Key Error, custom pytorch dataset class

Hi all experts,

I’m new to pytorch and I’ve got a KEY ERROR issue below: Please help me solve it.

I have a created custom dataset class to access category columns for embedding and numerical columns separately, but I get key error when I try to iterate through elements of the data. Please see my code below:

class LoanDataset(Dataset):

def __init__(self, X, Y, emb_cols):
    X = X.copy()
    self.X1 = X.loc[:,emb_cols].copy().values.astype(np.int64) #categorical columns
    self.X2 = X.drop(columns=emb_cols).copy().values.astype(np.float32) #numerical columns
    self.y = Y
def __len__(self):
    return len(self.y)

def __getitem__(self, idx):
    return self.X1[idx], self.X2[idx], self.y[idx]

Next, I apply this to my x_train and x_test data like so:

train_ds = LoanDataset(x_train, y_train, emb_cols)

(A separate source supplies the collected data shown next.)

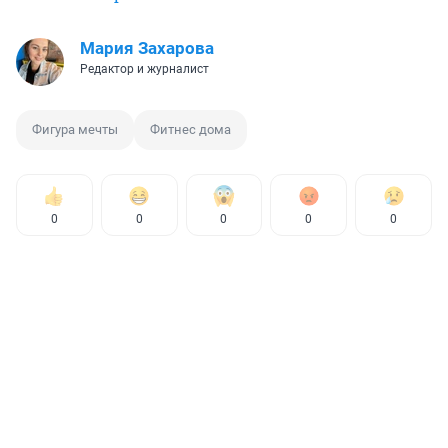
Мария Захарова
Редактор и журналист
Фигура мечты
Фитнес дома
0
0
0
0
0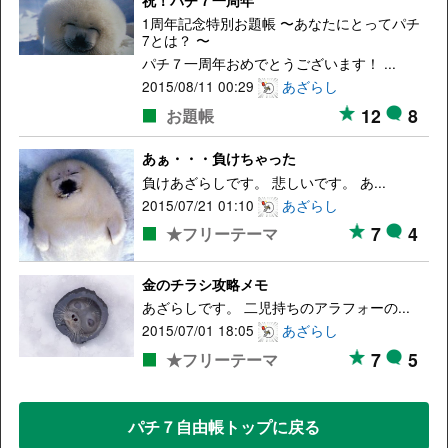
祝！パチ７一周年
1周年記念特別お題帳 〜あなたにとってパチ
7とは？ 〜
パチ７一周年おめでとうございます！ ...
2015/08/11 00:29
あざらし
12
8
お題帳
あぁ・・・負けちゃった
負けあざらしです。 悲しいです。 あ...
2015/07/21 01:10
あざらし
7
4
★フリーテーマ
金のチラシ攻略メモ
あざらしです。 二児持ちのアラフォーの...
2015/07/01 18:05
あざらし
7
5
★フリーテーマ
パチ７自由帳トップに戻る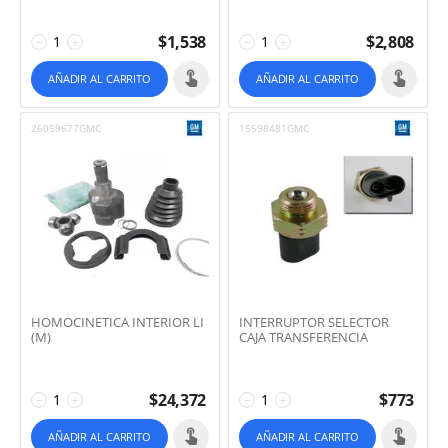
$
1,538
$
2,808
−
+
−
+
AÑADIR AL CARRITO
AÑADIR AL CARRITO
26059677GMC
15598481GMC
HOMOCINETICA INTERIOR LI
INTERRUPTOR SELECTOR
(M)
CAJA TRANSFERENCIA
$
24,372
$
773
−
+
−
+
AÑADIR AL CARRITO
AÑADIR AL CARRITO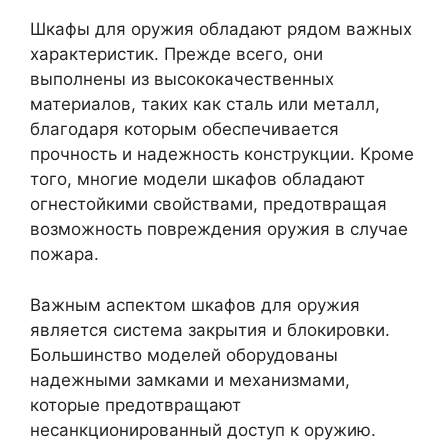
Шкафы для оружия обладают рядом важных
характеристик. Прежде всего, они
выполнены из высококачественных
материалов, таких как сталь или металл,
благодаря которым обеспечивается
прочность и надежность конструкции. Кроме
того, многие модели шкафов обладают
огнестойкими свойствами, предотвращая
возможность повреждения оружия в случае
пожара.
Важным аспектом шкафов для оружия
является система закрытия и блокировки.
Большинство моделей оборудованы
надежными замками и механизмами,
которые предотвращают
несанкционированный доступ к оружию.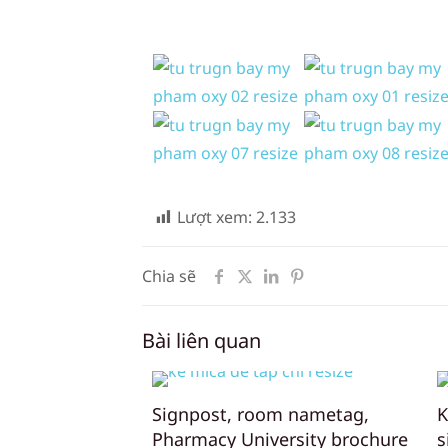
Lượt xem:
2.133
Chia sẽ
Bài liên quan
Signpost, room nametag,
K
Pharmacy University brochure
s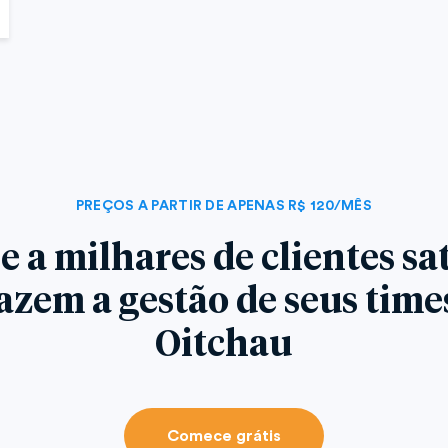
PREÇOS A PARTIR DE APENAS R$ 120/MÊS
e a milhares de clientes sat
azem a gestão de seus tim
Oitchau
Comece grátis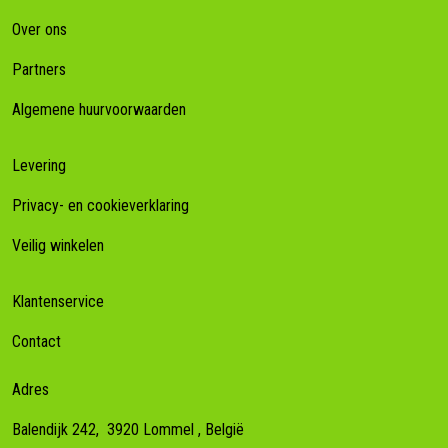
Over ons
Partners
Algemene huurvoorwaarden
Levering
Privacy- en cookieverklaring
Veilig winkelen
Klantenservice
Contact
Adres
Balendijk 242,
3920
Lommel
, België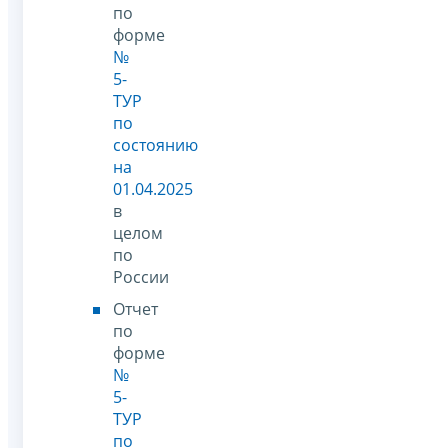
по
форме
№
5-
ТУР
по
состоянию
на
01.04.2025
в
целом
по
России
Отчет
по
форме
№
5-
ТУР
по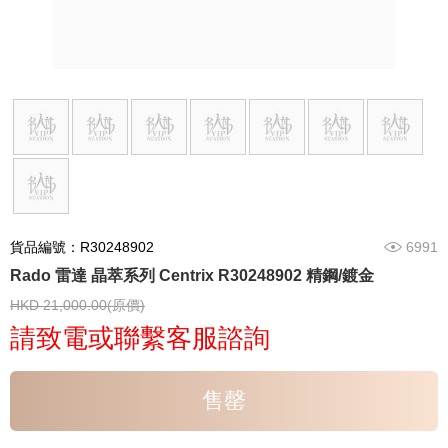
貨品編號：R30248902
6991
Rado 雷達 晶萃系列 Centrix R30248902 精鋼/鍍金
HKD 21,000.00(原價)
請致電或聯繫客服諮詢
售罄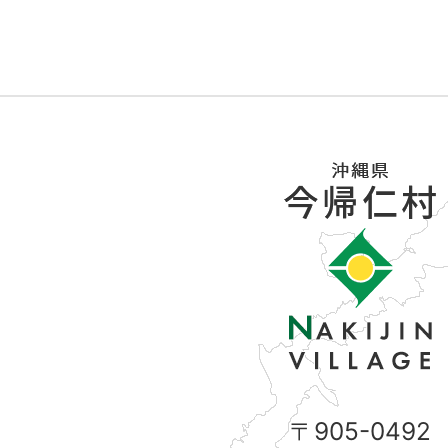
〒905-0492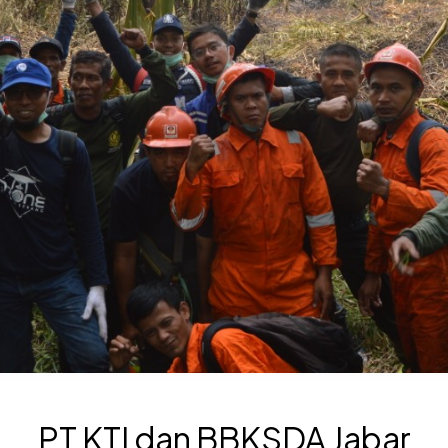
PT KTI dan BBKSDA Jabar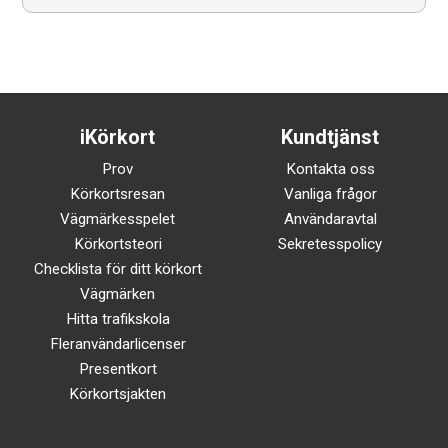
iKörkort
Kundtjänst
Prov
Kontakta oss
Körkortsresan
Vanliga frågor
Vägmärkesspelet
Användaravtal
Körkortsteori
Sekretesspolicy
Checklista för ditt körkort
Vägmärken
Hitta trafikskola
Fleranvändarlicenser
Presentkort
Körkortsjakten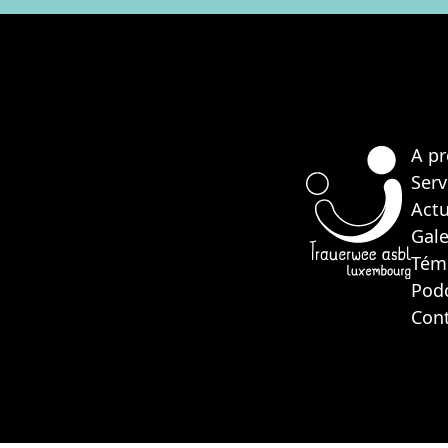
A p
Serv
Actu
Gale
Tém
Pod
Con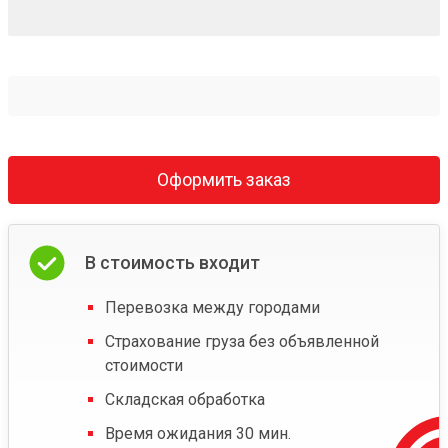
Оформить заказ
В стоимость входит
Перевозка между городами
Страхование груза без объявленной
стоимости
Складская обработка
Время ожидания 30 мин.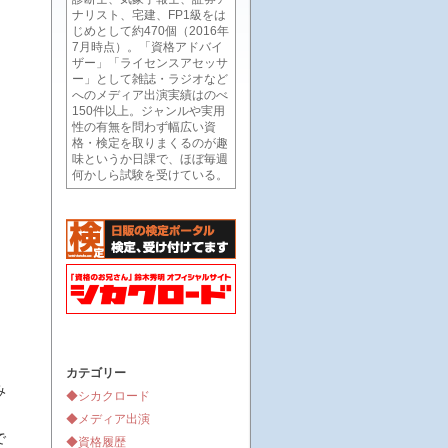
ナリスト、宅建、FP1級をは
じめとして約470個（2016年
7月時点）。「資格アドバイ
ザー」「ライセンスアセッサ
ー」として雑誌・ラジオなど
へのメディア出演実績はのべ
150件以上。ジャンルや実用
性の有無を問わず幅広い資
格・検定を取りまくるのが趣
味というか日課で、ほぼ毎週
何かしら試験を受けている。
カテゴリー
み
◆シカクロード
◆メディア出演
で
◆資格履歴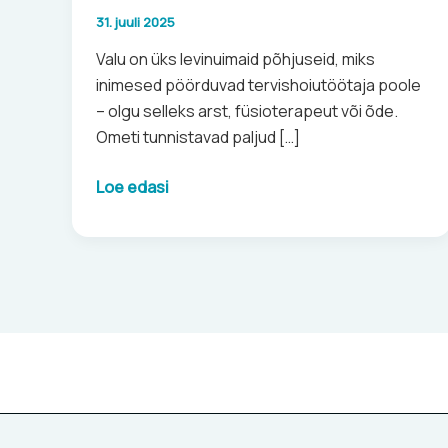
31. juuli 2025
Valu on üks levinuimaid põhjuseid, miks
inimesed pöörduvad tervishoiutöötaja poole
– olgu selleks arst, füsioterapeut või õde.
Ometi tunnistavad paljud […]
Loe edasi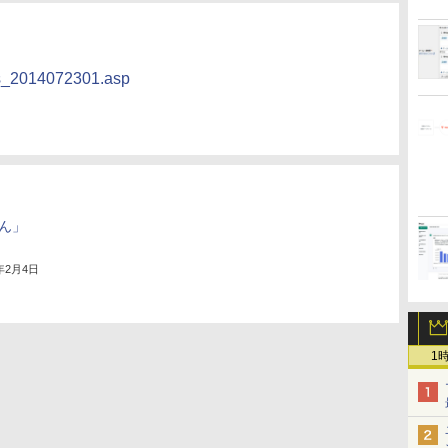
ess_2014072301.asp
ん」
4年2月4日
1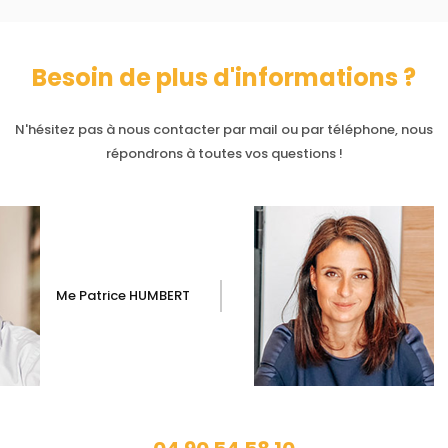
Besoin de plus d'informations ?
N'hésitez pas à nous contacter par mail ou par téléphone, nous
répondrons à toutes vos questions !
Me Patrice HUMBERT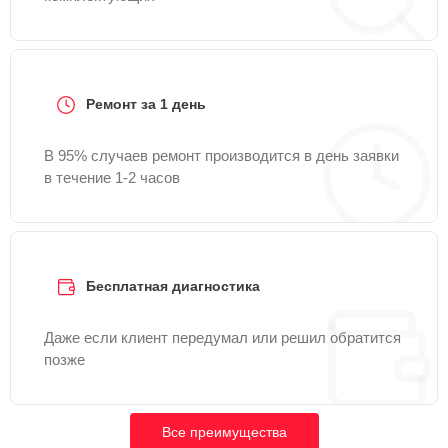
Ремонт за 1 день
В 95% случаев ремонт производится в день заявки
в течение 1-2 часов
Бесплатная диагностика
Даже если клиент передумал или решил обратится
позже
Все преимущества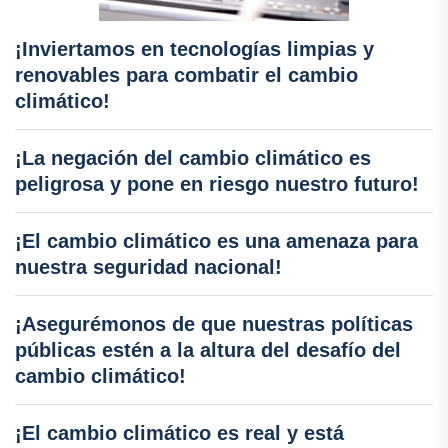
¡Inviertamos en tecnologías limpias y
renovables para combatir el cambio
climático!
¡La negación del cambio climático es
peligrosa y pone en riesgo nuestro futuro!
¡El cambio climático es una amenaza para
nuestra seguridad nacional!
¡Asegurémonos de que nuestras políticas
públicas estén a la altura del desafío del
cambio climático!
¡El cambio climático es real y está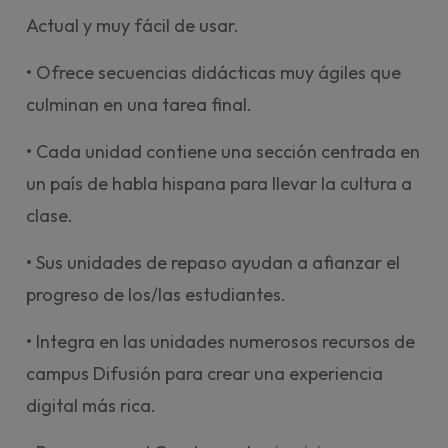
Actual y muy fácil de usar.
• Ofrece secuencias didácticas muy ágiles que
culminan en una tarea final.
• Cada unidad contiene una sección centrada en
un país de habla hispana para llevar la cultura a
clase.
• Sus unidades de repaso ayudan a afianzar el
progreso de los/las estudiantes.
• Integra en las unidades numerosos recursos de
campus Difusión para crear una experiencia
digital más rica.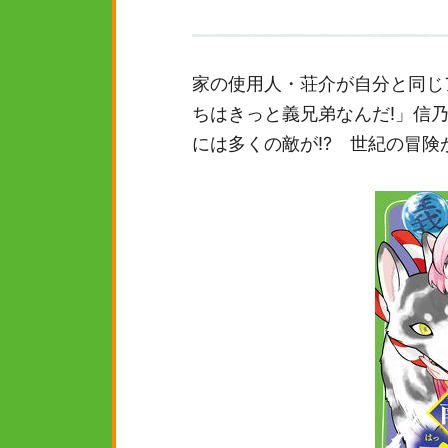
家の使用人・荘介が自分と同じ
ちはきっと義兄弟なんだ!」信乃
には多くの敵が!? 世紀の冒険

test_ds = LoanDataset(x_test, y_test, emb_cols)

batch_size = 64
traindl = DataLoader(x_train, batch_size=batch_size,shuffle=True)
testdl = DataLoader(x_test, batch_size=batch_size,shuffle=True)

I try to view elements of the train_ds with code below and get I key error:1

i = 1
for X1, X2, y in train_ds:
print(‘batch_num:’, i)
i = i+1

So I tried to view train_ds[1] and I get key error 1 as well. PLEASE HELP. Would appreciate your support, Thanks

It’s a little difficult to see what the exact problem is without knowing what the format of x_train, and y_train, etc. are when creating the dataset. It could just be that Y is a wrapped version of the data. You can check this via len(X1), len(X2), len(Y); if one is length 1 then the data needs to be unwrapped.

1 Like

hi eqy,
len(X1) = len(X2)=len(y) = 34056 samples/rows

x_train and y_train are data frames, created using sklearn train_test_split function

It might be that even if the len (e.g., of Y) is correct, it might not like indexing directly. Can you verify the types of X1, X2, y, to check if something like y.values is needed?

1 Like

Ok, found out that y is a pandas series while X1 and X2 are nd.arrays

1 Like

Right, so you might need something like the .values.astype as done on the other inputs if the dataframe doesn’t support indexing. You can also test indexing each of the self member variables directly to see which one(s) are causing the issue.

1 Like

after i changed y from pandas series to nd.array the for loop is running well with no errors, but I get error in my training loop now troubleshooting to see what the error is

1 Like